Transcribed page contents
=-=-=

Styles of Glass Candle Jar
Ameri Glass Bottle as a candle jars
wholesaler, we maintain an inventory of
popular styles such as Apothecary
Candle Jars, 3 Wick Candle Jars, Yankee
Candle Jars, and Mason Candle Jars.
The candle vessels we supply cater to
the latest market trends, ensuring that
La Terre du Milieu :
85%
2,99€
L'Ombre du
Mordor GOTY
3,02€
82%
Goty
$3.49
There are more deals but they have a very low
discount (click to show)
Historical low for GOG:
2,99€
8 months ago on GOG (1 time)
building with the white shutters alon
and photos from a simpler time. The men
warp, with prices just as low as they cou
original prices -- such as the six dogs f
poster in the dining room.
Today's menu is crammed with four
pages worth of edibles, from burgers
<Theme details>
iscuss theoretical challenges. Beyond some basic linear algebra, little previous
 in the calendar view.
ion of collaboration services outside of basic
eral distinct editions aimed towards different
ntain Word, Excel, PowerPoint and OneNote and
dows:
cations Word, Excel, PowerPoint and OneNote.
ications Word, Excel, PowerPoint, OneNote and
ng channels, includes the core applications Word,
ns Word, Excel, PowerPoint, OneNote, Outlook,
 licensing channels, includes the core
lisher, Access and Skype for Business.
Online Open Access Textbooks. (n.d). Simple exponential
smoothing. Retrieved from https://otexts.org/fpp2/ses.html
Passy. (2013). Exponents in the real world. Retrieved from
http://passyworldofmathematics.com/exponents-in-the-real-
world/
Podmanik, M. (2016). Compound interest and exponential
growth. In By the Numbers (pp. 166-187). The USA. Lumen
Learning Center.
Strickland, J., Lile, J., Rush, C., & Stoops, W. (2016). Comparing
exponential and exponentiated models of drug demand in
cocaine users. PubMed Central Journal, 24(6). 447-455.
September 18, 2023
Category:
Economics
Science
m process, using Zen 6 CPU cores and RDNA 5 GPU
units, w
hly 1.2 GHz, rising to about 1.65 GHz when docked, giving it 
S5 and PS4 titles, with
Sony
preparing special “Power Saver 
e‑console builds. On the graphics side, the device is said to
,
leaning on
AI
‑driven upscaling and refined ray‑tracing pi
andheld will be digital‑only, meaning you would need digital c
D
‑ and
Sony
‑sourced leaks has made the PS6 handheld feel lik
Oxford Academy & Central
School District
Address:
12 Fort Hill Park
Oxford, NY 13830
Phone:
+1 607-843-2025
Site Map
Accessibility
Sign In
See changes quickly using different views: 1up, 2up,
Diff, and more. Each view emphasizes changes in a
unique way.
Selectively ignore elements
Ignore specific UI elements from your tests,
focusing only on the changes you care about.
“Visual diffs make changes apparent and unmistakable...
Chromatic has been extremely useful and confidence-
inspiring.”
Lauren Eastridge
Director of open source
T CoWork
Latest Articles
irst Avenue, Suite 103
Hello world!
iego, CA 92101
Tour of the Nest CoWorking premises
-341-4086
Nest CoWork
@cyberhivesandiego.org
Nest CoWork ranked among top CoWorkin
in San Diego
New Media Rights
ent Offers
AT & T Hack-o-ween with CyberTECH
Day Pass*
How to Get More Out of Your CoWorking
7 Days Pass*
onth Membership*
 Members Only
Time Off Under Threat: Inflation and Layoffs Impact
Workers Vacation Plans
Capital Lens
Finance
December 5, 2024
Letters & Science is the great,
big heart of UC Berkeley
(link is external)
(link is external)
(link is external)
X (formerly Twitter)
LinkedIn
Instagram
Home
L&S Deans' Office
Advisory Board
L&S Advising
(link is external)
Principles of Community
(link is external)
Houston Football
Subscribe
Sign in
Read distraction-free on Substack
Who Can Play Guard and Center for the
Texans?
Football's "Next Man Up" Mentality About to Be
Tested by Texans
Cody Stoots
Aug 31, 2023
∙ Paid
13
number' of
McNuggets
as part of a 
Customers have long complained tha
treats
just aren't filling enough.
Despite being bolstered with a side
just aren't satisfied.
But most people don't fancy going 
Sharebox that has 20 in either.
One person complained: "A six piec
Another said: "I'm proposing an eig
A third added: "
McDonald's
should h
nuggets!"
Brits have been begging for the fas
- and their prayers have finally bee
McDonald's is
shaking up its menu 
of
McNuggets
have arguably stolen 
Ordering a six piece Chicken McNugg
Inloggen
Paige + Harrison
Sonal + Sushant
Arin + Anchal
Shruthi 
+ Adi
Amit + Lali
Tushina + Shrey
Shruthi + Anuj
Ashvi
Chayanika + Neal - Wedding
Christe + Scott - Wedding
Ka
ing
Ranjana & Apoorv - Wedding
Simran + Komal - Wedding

=-=-=

● **What is being asked**: The answer must be a word-for-word reproduction of every record above.

● **Written solution**:
Styles of Glass Candle Jar
Ameri Glass Bottle as a candle jars
wholesaler, we maintain an inventory of
popular styles such as Apothecary
Candle Jars, 3 Wick Candle Jars, Yankee
Candle Jars, and Mason Candle Jars.
The candle vessels we supply cater to
the latest market trends, ensuring that
La Terre du Milieu :
85%
2,99€
L'Ombre du
Mordor GOTY
3,02€
82%
Goty
$3.49
There are more deals but they have a very low
discount (click to show)
Historical low for GOG:
2,99€
8 months ago on GOG (1 time)
building with the white shutters alon
and photos from a simpler time. The men
warp, with prices just as low as they cou
original prices -- such as the six dogs f
poster in the dining room.
Today's menu is crammed with four
pages worth of edibles, from burgers
<Theme details>
iscuss theoretical challenges. Beyond some basic linear algebra, little previous
 in the calendar view.
ion of collaboration services outside of basic
eral distinct editions aimed towards different
ntain Word, Excel, PowerPoint and OneNote and
dows:
cations Word, Excel, PowerPoint and OneNote.
ications Word, Excel, PowerPoint, OneNote and
ng channels, includes the core applications Word,
ns Word, Excel, PowerPoint, OneNote, Outlook,
 licensing channels, includes the core
lisher, Access and Skype for Business.
Online Open Access Textbooks. (n.d). Simple exponential
smoothing. Retrieved from https://otexts.org/fpp2/ses.html
Passy. (2013). Exponents in the real world. Retrieved from
http://passyworldofmathematics.com/exponents-in-the-real-
world/
Podmanik, M. (2016). Compound interest and exponential
growth. In By the Numbers (pp. 166-187). The USA. Lumen
Learning Center.
Strickland, J., Lile, J., Rush, C., & Stoops, W. (2016). Comparing
exponential and exponentiated models of drug demand in
cocaine users. PubMed Central Journal, 24(6). 447-455.
September 18, 2023
Category:
Economics
Science
m process, using Zen 6 CPU cores and RDNA 5 GPU
units, w
hly 1.2 GHz, rising to about 1.65 GHz when docked, giving it 
S5 and PS4 titles, with
Sony
preparing special “Power Saver 
e‑console builds. On the graphics side, the device is said to
,
leaning on
AI
‑driven upscaling and refined ray‑tracing pi
andheld will be digital‑only, meaning you would need digital c
D
‑ and
Sony
‑sourced leaks has made the PS6 handheld feel lik
Oxford Academy & Central
School District
Address:
12 Fort Hill Park
Oxford, NY 13830
Phone:
+1 607-843-2025
Site Map
Accessibility
Sign In
See changes quickly using different views: 1up, 2up,
Diff, and more. Each view emphasizes changes in a
unique way.
Selectively ignore elements
Ignore specific UI elements from your tests,
focusing only on the changes you care about.
“Visual diffs make changes apparent and unmistakable...
Chromatic has been extremely useful and confidence-
inspiring.”
Lauren Eastridge
Director of open source
T CoWork
Latest Articles
irst Avenue, Suite 103
Hello world!
iego, CA 92101
Tour of the Nest CoWorking premises
-341-4086
Nest CoWork
@cyberhivesandiego.org
Nest CoWork ranked among top CoWorkin
in San Diego
New Media Rights
ent Offers
AT & T Hack-o-ween with CyberTECH
Day Pass*
How to Get More Out of Your CoWorking
7 Days Pass*
onth Membership*
 Members Only
Time Off Under Threat: Inflation and Layoffs Impact
Workers Vacation Plans
Capital Lens
Finance
December 5, 2024
Letters & Science is the great,
big heart of UC Berkeley
(link is external)
(link is external)
(link is external)
X (formerly Twitter)
LinkedIn
Instagram
Home
L&S Deans' Office
Advisory Board
L&S Advising
(link is external)
Principles of Community
(link is external)
Houston Football
Subscribe
Sign in
Read distraction-free on Substack
Who Can Play Guard and Center for the
Texans?
Football's "Next Man Up" Mentality About to Be
Tested by Texans
Cody Stoots
Aug 31, 2023
∙ Paid
13
number' of
McNuggets
as part of a 
Customers have long complained tha
treats
just aren't filling enough.
Despite being bolstered with a side
just aren't satisfied.
But most people don't fancy going 
Sharebox that has 20 in either.
One person complained: "A six piec
Another said: "I'm proposing an eig
A third added: "
McDonald's
should h
nuggets!"
Brits have been begging for the fas
- and their prayers have finally bee
McDonald's is
shaking up its menu 
of
McNuggets
have arguably stolen 
Ordering a six piece Chicken McNugg
Inloggen
Paige + Harrison
Sonal + Sushant
Arin + Anchal
Shruthi 
+ Adi
Amit + Lali
Tushina + Shrey
Shruthi + Anuj
Ashvi
Chayanika + Neal - Wedding
Christe + Scott - Wedding
Ka
ing
Ranjana & Apoorv - Wedding
Simran + Komal - Wedding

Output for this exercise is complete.